» **What is expected**
Find every line in the entries below that contains the word "output", matching case exactly, and copy each of those lines.

Saved data entries:
::::::::::
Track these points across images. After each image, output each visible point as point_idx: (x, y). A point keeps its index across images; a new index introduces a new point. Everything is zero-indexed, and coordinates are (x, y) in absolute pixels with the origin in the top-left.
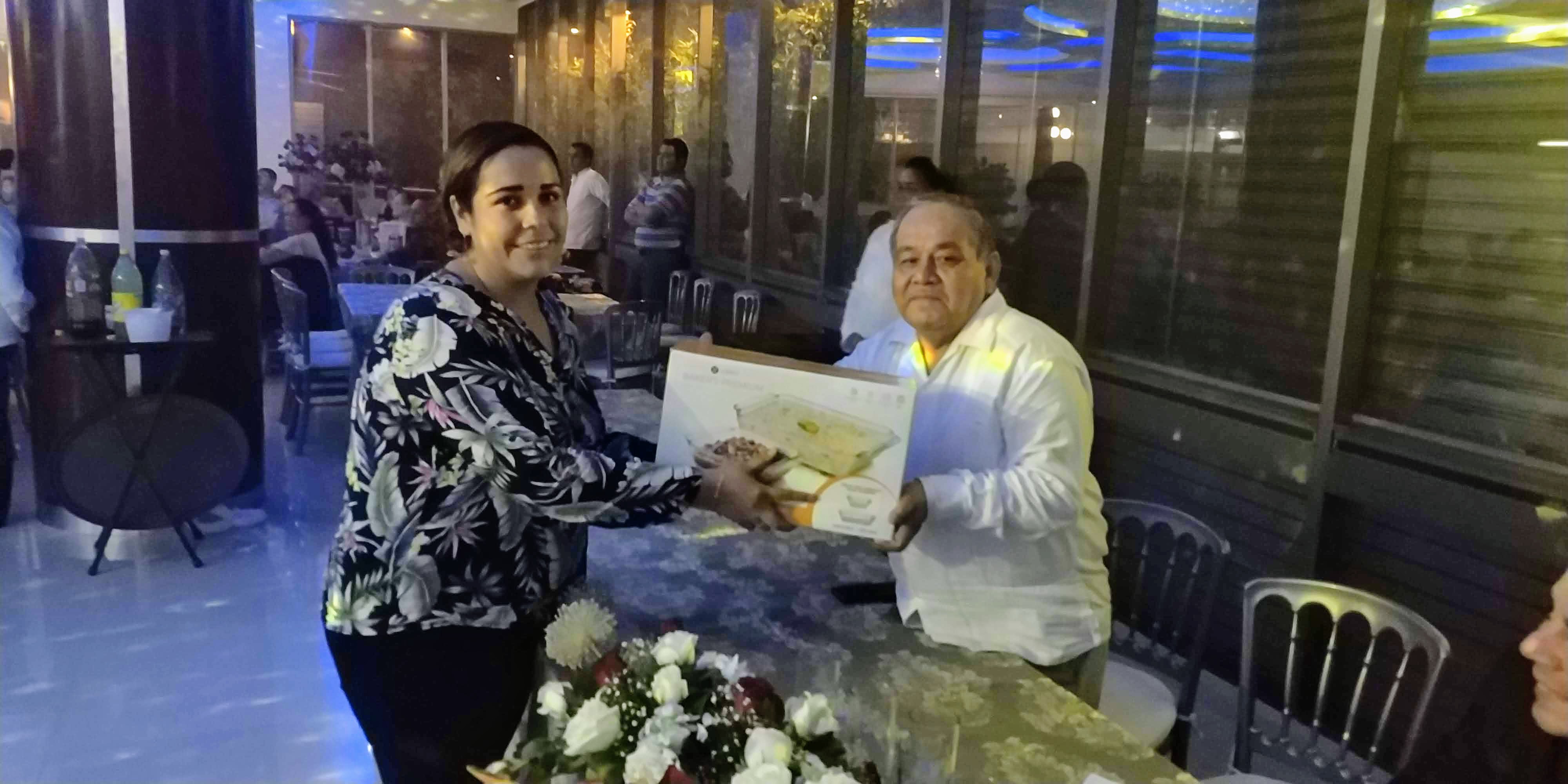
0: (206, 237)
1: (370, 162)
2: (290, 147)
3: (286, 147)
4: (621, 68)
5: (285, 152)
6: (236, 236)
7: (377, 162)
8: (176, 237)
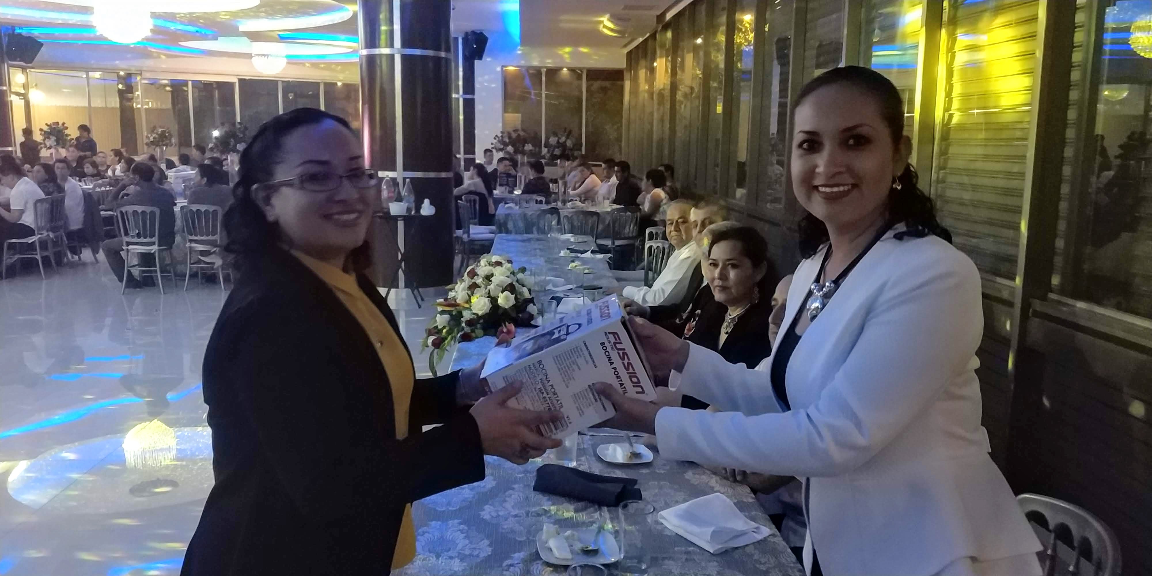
0: (432, 175)
1: (526, 145)
2: (497, 139)
3: (495, 139)
5: (495, 141)
6: (443, 175)
7: (530, 144)
8: (419, 175)
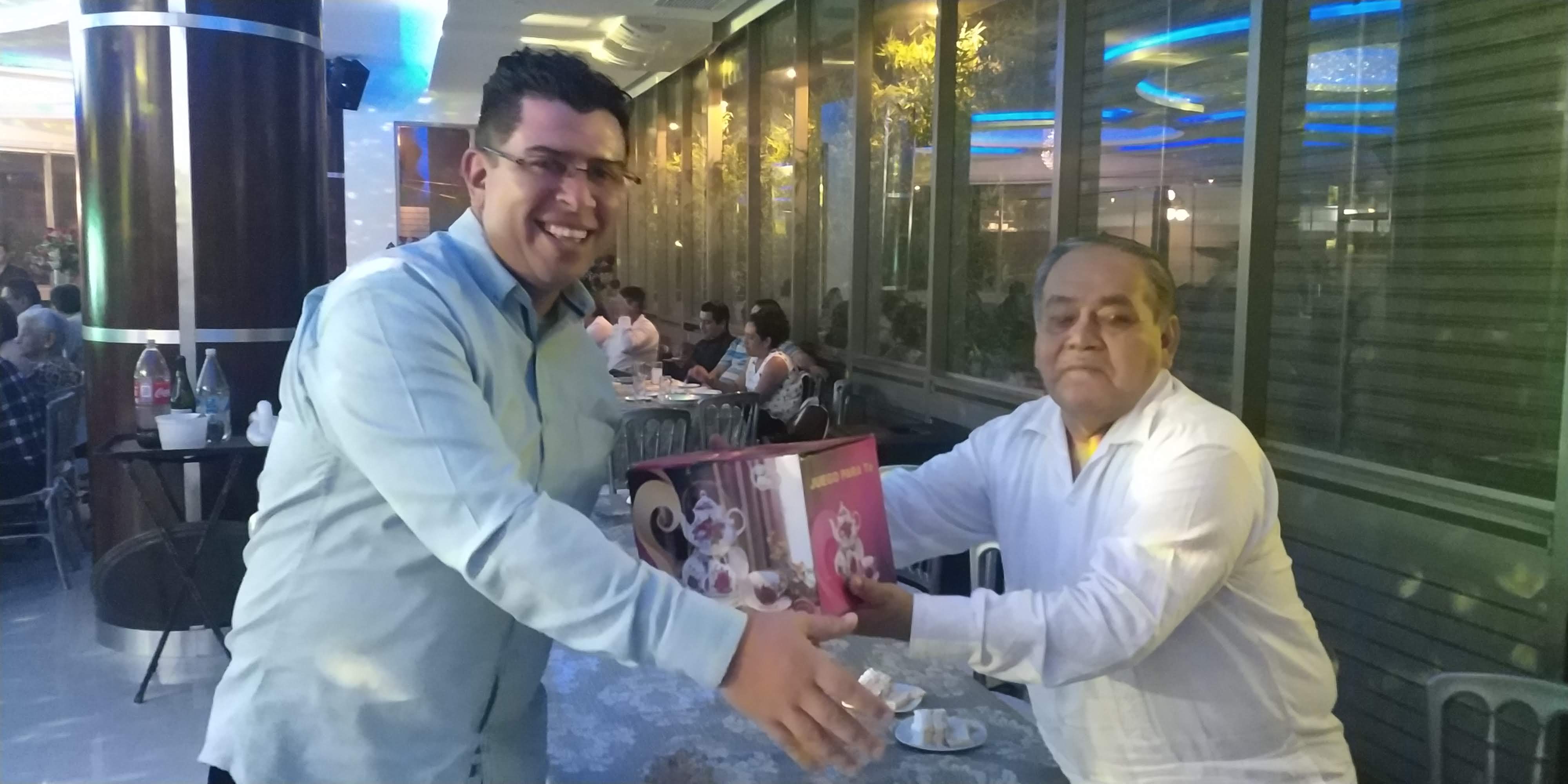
4: (718, 158)
8: (241, 335)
::::::::::
» **Task answer**
Track these points across images. After each image, output each visible point as point_idx: (x, y). A point keeps its index across images; a new index introduces a new point. Everything is zero-indexed, and coordinates are (x, y) in absolute pixels with the origin in the top-left.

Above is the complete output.